Summer 2014 played witness to the introduction of a duo called Rae Sremmurd and their shrill-voiced summer hit “No Flex Zone.” With an addictively joyous persona, Khalif “Swae Lee” Brown and Aaquil “Slim Jxmmi” Brown followed the release with a string of radio hits including “No Type,” “Throw Some Mo” and “Come Get Her.” These singles later appeared on their debut album, “Sremmlife,” in January 2015. The brothers released a sequel to their acclaimed debut album on Aug. 12. “Sremmlife 2” is an album troubled by a lack of grand hits but is also one that retains the vibe that drove so many to love Rae Sremmurd.
Rae Sremmurd did not make much of a discernable effort to create a cohesive album, aside from the thematic core of the album: descriptions of their experiences with parties and girls. For many albums, this would signify a lack of artistic vision. However, the intentionality behind the brothers’ distinctive song craft creates a product easily recognized as a talented undertaking. The Brown brothers take you beyond the parties they experience as celebrities, introducing an ominous tone to the singularly positive nightlife descriptions from “Sremmlife.”
The album is best exemplified by the lead single “By Chance,” which glorifies both the reckless spending and flaunting of money as per usual but also mentions the beginning of a Xanax addiction and its impact on their previous exploits. Accompanied by an 808 beat to create a darker sound, Rae Sremmurd evolves musically in conjunction with the rise of their career. Despite the similarities of subject matter and vocal technique to their prior release, the carefree attitude absent from the new album becomes a misstep that creates a heavier mood that is ultimately misplaced.

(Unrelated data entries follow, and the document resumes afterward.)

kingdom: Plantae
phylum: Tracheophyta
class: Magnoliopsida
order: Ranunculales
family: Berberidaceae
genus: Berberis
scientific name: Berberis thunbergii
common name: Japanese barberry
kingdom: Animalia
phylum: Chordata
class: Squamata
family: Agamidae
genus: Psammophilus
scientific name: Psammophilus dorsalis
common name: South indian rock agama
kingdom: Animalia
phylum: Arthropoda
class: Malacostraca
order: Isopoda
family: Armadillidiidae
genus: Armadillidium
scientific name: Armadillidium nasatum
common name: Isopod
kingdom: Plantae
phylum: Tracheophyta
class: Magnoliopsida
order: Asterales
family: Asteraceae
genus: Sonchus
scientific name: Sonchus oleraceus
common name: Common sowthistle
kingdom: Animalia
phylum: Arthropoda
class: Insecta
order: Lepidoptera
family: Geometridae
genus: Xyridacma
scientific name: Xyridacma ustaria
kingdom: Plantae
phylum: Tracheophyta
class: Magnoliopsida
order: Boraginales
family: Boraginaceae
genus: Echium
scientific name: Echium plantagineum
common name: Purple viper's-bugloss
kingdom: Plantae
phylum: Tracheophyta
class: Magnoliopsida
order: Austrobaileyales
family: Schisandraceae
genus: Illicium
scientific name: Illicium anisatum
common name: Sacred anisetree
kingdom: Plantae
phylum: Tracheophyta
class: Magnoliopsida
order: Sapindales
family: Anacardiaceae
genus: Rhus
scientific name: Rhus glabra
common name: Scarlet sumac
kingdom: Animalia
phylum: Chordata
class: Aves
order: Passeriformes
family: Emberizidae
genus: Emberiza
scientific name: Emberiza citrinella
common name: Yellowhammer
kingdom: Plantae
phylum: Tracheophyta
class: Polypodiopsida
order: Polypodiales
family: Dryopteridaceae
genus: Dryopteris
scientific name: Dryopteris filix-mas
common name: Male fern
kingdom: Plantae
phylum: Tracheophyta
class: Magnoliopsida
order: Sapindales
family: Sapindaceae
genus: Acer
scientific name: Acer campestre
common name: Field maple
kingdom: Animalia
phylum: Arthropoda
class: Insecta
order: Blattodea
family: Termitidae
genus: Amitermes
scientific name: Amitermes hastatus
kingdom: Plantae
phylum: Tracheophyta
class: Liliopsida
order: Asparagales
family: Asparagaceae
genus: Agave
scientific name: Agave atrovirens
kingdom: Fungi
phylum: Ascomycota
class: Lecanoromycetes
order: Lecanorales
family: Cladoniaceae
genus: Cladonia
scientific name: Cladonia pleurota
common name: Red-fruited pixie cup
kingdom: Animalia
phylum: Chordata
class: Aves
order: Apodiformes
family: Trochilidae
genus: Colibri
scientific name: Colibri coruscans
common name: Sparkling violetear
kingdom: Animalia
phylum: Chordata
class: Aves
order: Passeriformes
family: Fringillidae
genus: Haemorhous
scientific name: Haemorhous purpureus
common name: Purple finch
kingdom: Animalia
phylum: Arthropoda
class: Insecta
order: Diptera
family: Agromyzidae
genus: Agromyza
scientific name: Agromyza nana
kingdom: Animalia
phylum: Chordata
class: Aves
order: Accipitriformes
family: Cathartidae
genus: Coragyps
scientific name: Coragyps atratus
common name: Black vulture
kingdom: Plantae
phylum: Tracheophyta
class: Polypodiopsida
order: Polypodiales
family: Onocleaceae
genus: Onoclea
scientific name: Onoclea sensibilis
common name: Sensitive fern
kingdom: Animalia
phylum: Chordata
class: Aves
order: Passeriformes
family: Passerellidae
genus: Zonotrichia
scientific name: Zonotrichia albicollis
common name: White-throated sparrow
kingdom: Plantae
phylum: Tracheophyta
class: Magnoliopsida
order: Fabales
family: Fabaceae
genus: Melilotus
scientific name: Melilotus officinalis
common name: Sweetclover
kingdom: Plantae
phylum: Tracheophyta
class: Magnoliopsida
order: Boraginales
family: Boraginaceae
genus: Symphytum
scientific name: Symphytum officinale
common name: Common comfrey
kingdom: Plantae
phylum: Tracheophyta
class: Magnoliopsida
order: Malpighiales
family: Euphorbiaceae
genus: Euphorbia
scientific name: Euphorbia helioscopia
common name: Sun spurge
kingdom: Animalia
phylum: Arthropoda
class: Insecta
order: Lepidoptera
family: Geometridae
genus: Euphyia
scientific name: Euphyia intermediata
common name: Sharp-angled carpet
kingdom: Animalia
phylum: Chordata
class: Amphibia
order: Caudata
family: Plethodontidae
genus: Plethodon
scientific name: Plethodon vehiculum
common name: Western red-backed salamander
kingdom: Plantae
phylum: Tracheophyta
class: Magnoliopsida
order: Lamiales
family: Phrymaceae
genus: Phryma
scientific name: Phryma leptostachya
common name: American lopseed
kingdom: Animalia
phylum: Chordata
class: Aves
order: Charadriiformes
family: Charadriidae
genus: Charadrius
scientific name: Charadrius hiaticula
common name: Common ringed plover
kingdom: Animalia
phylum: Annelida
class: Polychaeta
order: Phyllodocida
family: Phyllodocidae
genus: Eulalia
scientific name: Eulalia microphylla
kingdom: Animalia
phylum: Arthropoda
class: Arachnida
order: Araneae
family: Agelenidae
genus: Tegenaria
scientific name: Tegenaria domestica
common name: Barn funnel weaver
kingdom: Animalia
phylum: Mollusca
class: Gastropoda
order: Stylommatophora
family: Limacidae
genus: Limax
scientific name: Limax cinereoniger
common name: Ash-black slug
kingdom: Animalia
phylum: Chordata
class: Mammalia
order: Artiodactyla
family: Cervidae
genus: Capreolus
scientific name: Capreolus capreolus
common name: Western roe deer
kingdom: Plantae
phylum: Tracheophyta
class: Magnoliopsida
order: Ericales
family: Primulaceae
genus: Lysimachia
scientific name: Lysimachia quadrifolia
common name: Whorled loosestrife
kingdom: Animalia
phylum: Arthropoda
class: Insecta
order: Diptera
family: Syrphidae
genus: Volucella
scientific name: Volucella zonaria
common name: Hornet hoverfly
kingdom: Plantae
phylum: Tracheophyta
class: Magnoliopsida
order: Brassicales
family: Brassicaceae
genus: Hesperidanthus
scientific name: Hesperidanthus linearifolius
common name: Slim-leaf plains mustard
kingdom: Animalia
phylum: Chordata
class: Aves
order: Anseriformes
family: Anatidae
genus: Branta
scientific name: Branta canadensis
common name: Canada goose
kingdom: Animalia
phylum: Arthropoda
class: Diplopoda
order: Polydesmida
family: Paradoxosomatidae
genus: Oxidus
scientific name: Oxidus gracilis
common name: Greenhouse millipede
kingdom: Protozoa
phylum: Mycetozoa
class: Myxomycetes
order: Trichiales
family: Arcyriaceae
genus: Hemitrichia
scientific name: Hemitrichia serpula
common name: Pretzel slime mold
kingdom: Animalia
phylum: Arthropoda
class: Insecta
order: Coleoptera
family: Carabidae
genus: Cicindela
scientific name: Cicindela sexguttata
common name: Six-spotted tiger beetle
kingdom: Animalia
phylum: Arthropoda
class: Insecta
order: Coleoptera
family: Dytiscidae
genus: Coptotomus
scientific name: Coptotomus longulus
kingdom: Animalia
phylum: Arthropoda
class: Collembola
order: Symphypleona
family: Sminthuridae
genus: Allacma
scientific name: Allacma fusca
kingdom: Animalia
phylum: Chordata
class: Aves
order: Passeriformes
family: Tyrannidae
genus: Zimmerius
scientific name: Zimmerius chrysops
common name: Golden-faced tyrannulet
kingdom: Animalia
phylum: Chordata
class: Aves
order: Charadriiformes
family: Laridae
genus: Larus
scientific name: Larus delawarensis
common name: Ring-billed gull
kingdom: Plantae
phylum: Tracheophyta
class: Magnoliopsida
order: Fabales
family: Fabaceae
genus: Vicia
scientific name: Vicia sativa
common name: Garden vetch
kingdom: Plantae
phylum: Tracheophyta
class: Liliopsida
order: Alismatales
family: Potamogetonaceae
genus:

The defining characteristic of Rae Sremmurd has always been the sterling production behind their tracks. Although emanating a different vibe than “Sremmlife,” the strongest moments of “Sremmlife 2” remain in the underlying beats. The duo frequently uses beats crafted by MikeWillMadeIt, notable for songs like “Mercy” by Kanye West, “We Can’t Stop” by Miley Cyrus and, recently, “Formation” by Beyoncé. On the album, MikeWillMadeIt holds production credits on six of the 11 songs, showing the strength of the relationship that started with the signing of the brothers to his label, “Ear Drummers.”
The songs on the album are characterized by a creative use of drums, often employing snares and hi-hats, to create an energized atmosphere that engages the listener. The artistic development of Rae Sremmurd is especially evident in this aspect, where many beats are calmer in nature. While the Brown brothers were ultimately successful in taking this risk, especially on songs like “Look Alive,” “Real Chill” and “Do Yoga,” they fall short of the explosive energy that permeates the original “Sremmlife” elsewhere. The vocals also feature more diversification, switching between a high, energetic voice to a chill, melodic one. This diversity further symbolizes the album as a whole. Despite the importance of the vocals in “Sremmlife 2” to loosely tie the album together, they do not contribute much to the relaxed or slow songs. Rather, they work best when contributing energy to the listening experience.
“Sremmlife 2” retains the base values — namely the consistent quality of their songs and the energetic productions — that attracted fans to Rae Sremmurd two years ago. However, the album is a case in point that the evolution of an artist does not introduce better music but rather results in a sophomore effort inferior to the debut. The album is still worth a listen, however, especially the singles “By Chance” and “Look Alive.”